La parabole du petit frère...

23 juillet 2007

Nous connaissons tous « la parabole du bon Samaritain ». Au moins, en avons-nous entendu un jour une allusion. À la fin des années 60, pour sa première venue dans notre île, Jean Cardonnel en avait fait le point central de son discours. Je m’en rappelle fort bien. C’était au Foyer Saint Jacques, à Saint-Denis. Sa force de conviction et la beauté du sujet avaient eu raison des nervis venus ce soir-là, sourire moqueur sur leurs lèvres, tenter de perturber un moment qui ouvrit à nombre d’entre nous le chemin d’un engagement social fort.
La parabole du bon Samaritain ? Luc la raconte, dans son évangile. Un homme descend de Jérusalem à Jéricho. Des brigands l’attaquent, lui arrachent ses vêtements, le battent et s’en vont en le laissant à demi mort sur le bas de la route. Arrive un prêtre qui, à la vue de l’homme inanimé et ensanglanté, change de côté et poursuit son chemin. Arrive ensuite un Lévite, homme important dans la société de Jérusalem. A la vue du corps qui gémit dans la poussière, il détourne son regard, presse le pas et s’éloigne. Un Samaritain - les Samaritains étaient membres d’un groupe ethnique restreint de la Samarie (région de Palestine, entre le Galilée et la Judée) et étaient l’objet du plus grand mépris de la part des Juifs parce qu’ils ne reconnaissaient comme livre sacré que la Torah ou Pentateuque et les lois de Moïse, pratiquaient la circoncision et observaient le Sabbat - un Samaritain donc passait par là.
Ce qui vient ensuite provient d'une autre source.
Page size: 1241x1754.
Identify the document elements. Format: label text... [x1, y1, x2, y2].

Quand il vit l’homme blessé, il en eut profondément pitié, s’arrêta et versa de l’huile et du vin sur ses blessures qu’il recouvrit ensuite de pansements. Puis il le hissa sur sa bête et le mena dans un hôtel. Il prit soin de lui, régla les frais de plusieurs jours dans l’établissement et dit au propriétaire des lieux : « Prends soin de lui. Dans quelques jours, je repasserai et te règlerai ce que tu auras dépensé de plus... ».
La parabole du bon Samaritain appartient à la Bible. Mais elle ne s’adresse pas qu’à ceux qui croient en Dieu. Elle peut servir de ligne de conduite à chacun d’entre nous. Un peu comme cette histoire qu’on dit d’origine africaine. Ecoutez-la :
Nous sommes dans un sentier. Un sentier bien pentu et caillouteux. Y descend un brave homme, d’âge raisonnable, bien habillé et bien chaussé, qui va en ville.
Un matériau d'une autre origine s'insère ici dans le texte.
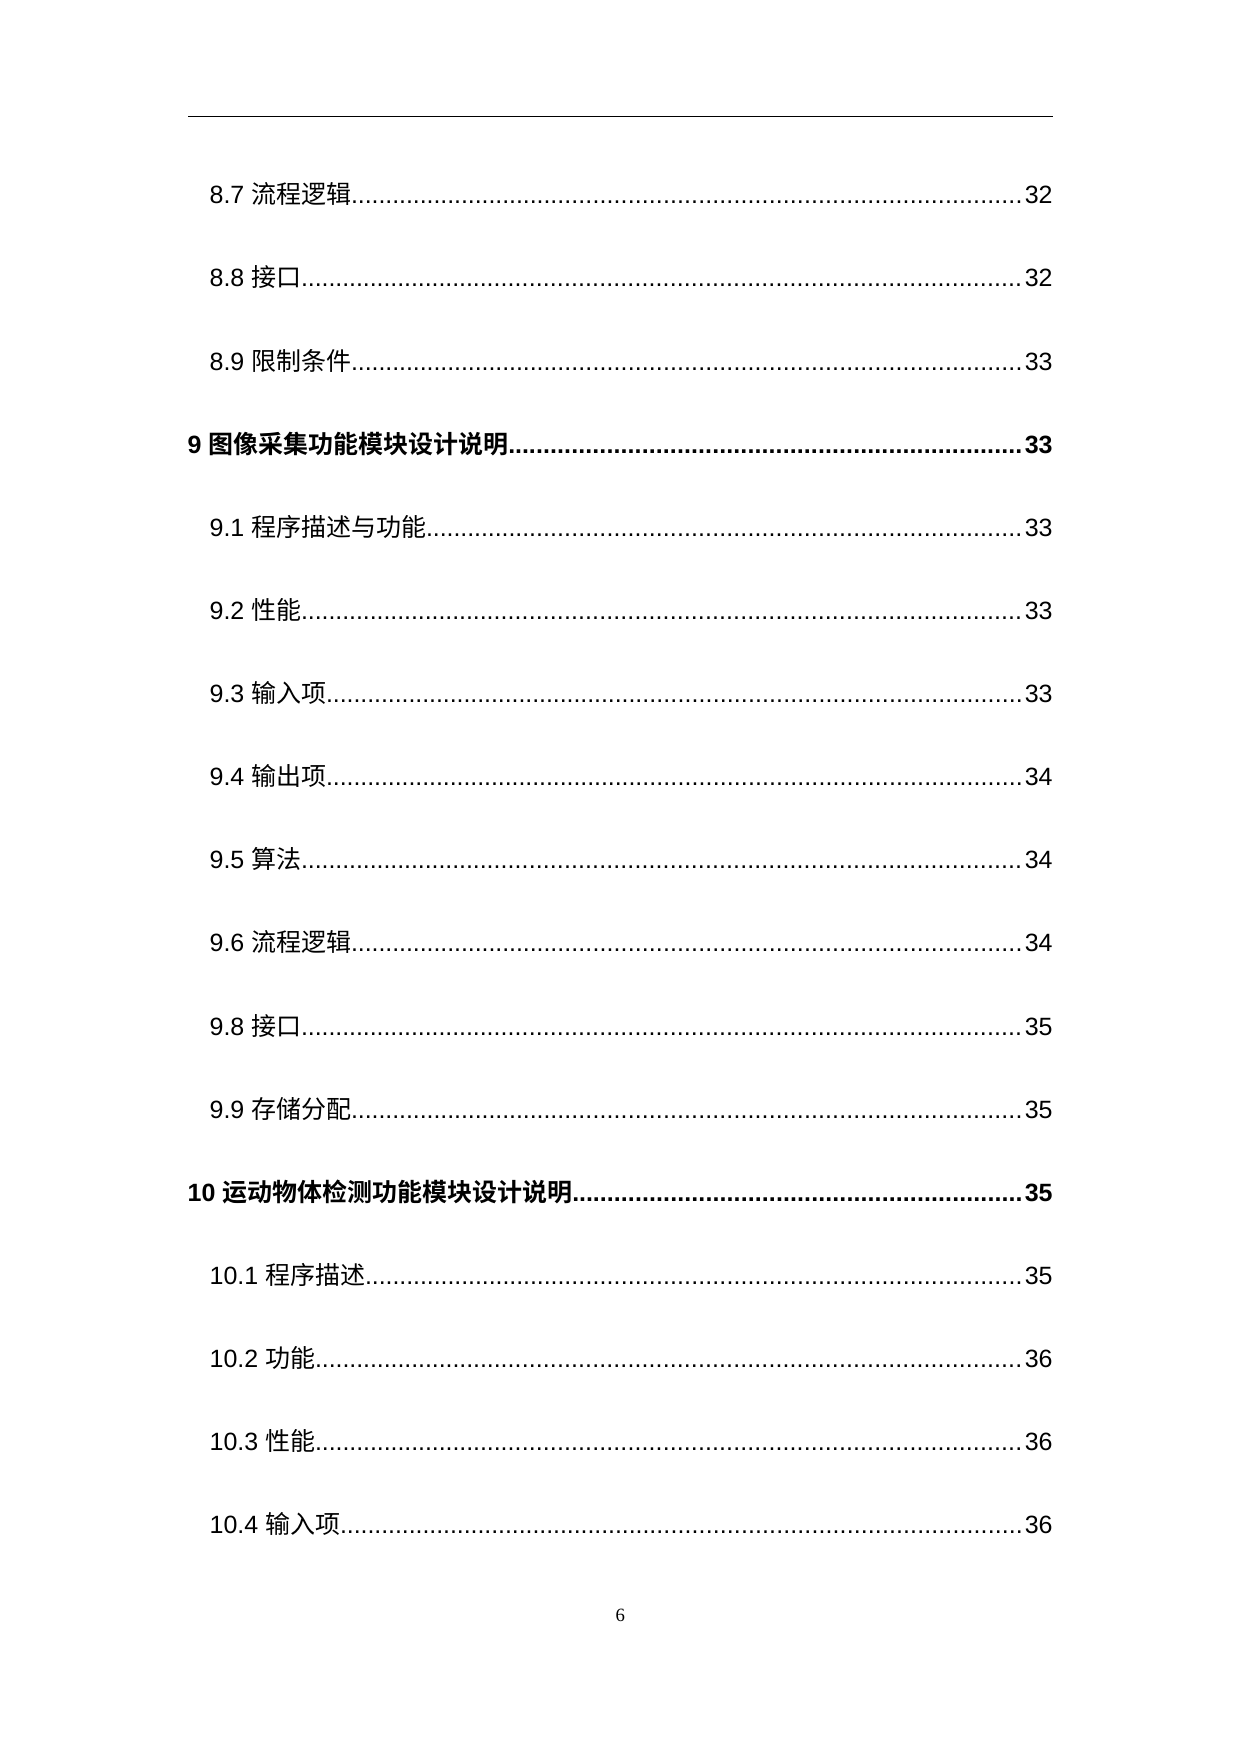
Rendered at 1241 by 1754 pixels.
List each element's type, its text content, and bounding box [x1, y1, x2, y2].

text 9.8 接口 35 [209, 992, 1053, 1057]
text 10.2 功能 36 [209, 1324, 1053, 1389]
text 9.6 流程逻辑 34 [209, 908, 1053, 973]
text 10.3 性能 36 [209, 1407, 1053, 1472]
text 8.9 限制条件 33 [209, 327, 1053, 392]
text 9.1 程序描述与功能 33 [209, 493, 1053, 558]
text 8.8 接口 32 [209, 243, 1053, 308]
text 10.4 输入项 36 [209, 1490, 1053, 1555]
text 9.2 性能 33 [209, 576, 1053, 641]
text 8.7 流程逻辑 32 [209, 160, 1053, 225]
text 10 运动物体检测功能模块设计说明 35 [187, 1158, 1053, 1223]
text 9.3 输入项 33 [209, 659, 1053, 724]
text 9 图像采集功能模块设计说明 33 [187, 410, 1053, 475]
text 9.5 算法 34 [209, 825, 1053, 890]
text 10.1 程序描述 35 [209, 1241, 1053, 1306]
text 9.9 存储分配 35 [209, 1075, 1053, 1140]
text 9.4 输出项 34 [209, 742, 1053, 807]
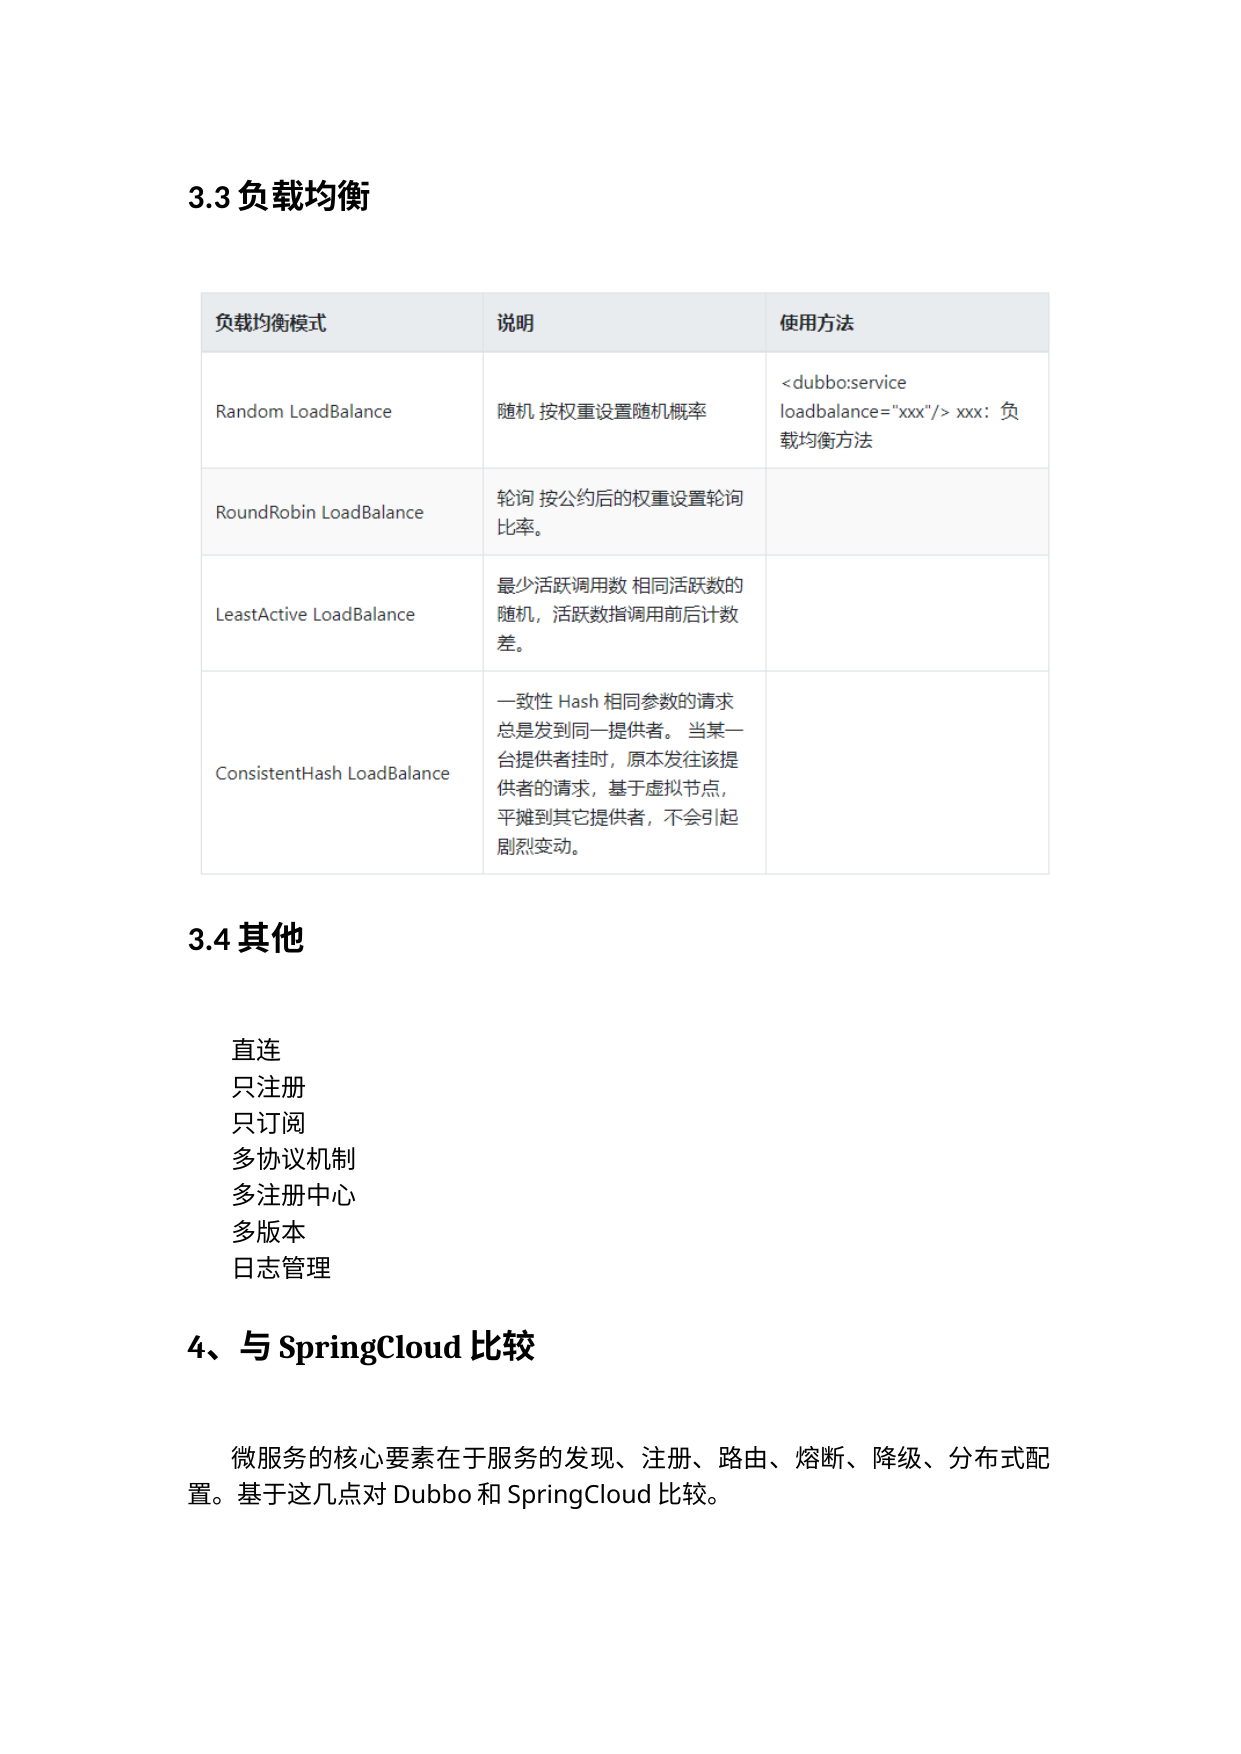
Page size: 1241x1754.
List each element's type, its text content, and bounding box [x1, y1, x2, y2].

text 多协议机制 [187, 1139, 1053, 1176]
text 直连 [187, 1031, 1053, 1067]
text 日志管理 [187, 1248, 1053, 1284]
subtitle 3.4 其他 [187, 903, 1053, 968]
subtitle 4、与SpringCloud比较 [187, 1312, 1053, 1377]
text 多注册中心 [187, 1176, 1053, 1212]
text 只注册 [187, 1067, 1053, 1103]
subtitle 3.3 负载均衡 [187, 162, 1053, 227]
picture [187, 289, 1053, 877]
text 微服务的核心要素在于服务的发现、注册、路由、熔断、降级、分布式配置。基于这几点对Dubbo和SpringCloud比较。 [187, 1439, 1053, 1511]
text 只订阅 [187, 1103, 1053, 1139]
text 多版本 [187, 1212, 1053, 1248]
Il croise... elle monte donc... une gamine qui doit avoir entre 10 et 12 ans. La petite fille porte dans ses bras un petit garçon. Pas après pas, elle avance. Dur, dur... Le soleil chauffant, elle sue de toutes ses pores. Normal.
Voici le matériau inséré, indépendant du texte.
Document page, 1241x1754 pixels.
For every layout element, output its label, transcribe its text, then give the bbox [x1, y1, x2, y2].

« C’est bien lourd le fardeau que tu portes là », lui dit d’une voix pleine de douceur le brave monsieur d’un âge raisonnable, comme pour lui exprimer - c’est toujours mieux que rien ! - sa compassion.
Alors, la petite fille : « Ce n’est pas un fardeau que je porte là. C’est mon petit frère... ». Ce fut dit avec naturel. Ce fut entendu avec intelligence, soyons-en certain.
La parabole du petit frère appartient à la sagesse africaine. Mais elle ne s’adresse pas, ni n’appartient qu’aux Africains. Elle peut servir de repère à chacun d’entre nous. Un peu comme la parabole du bon Samaritain.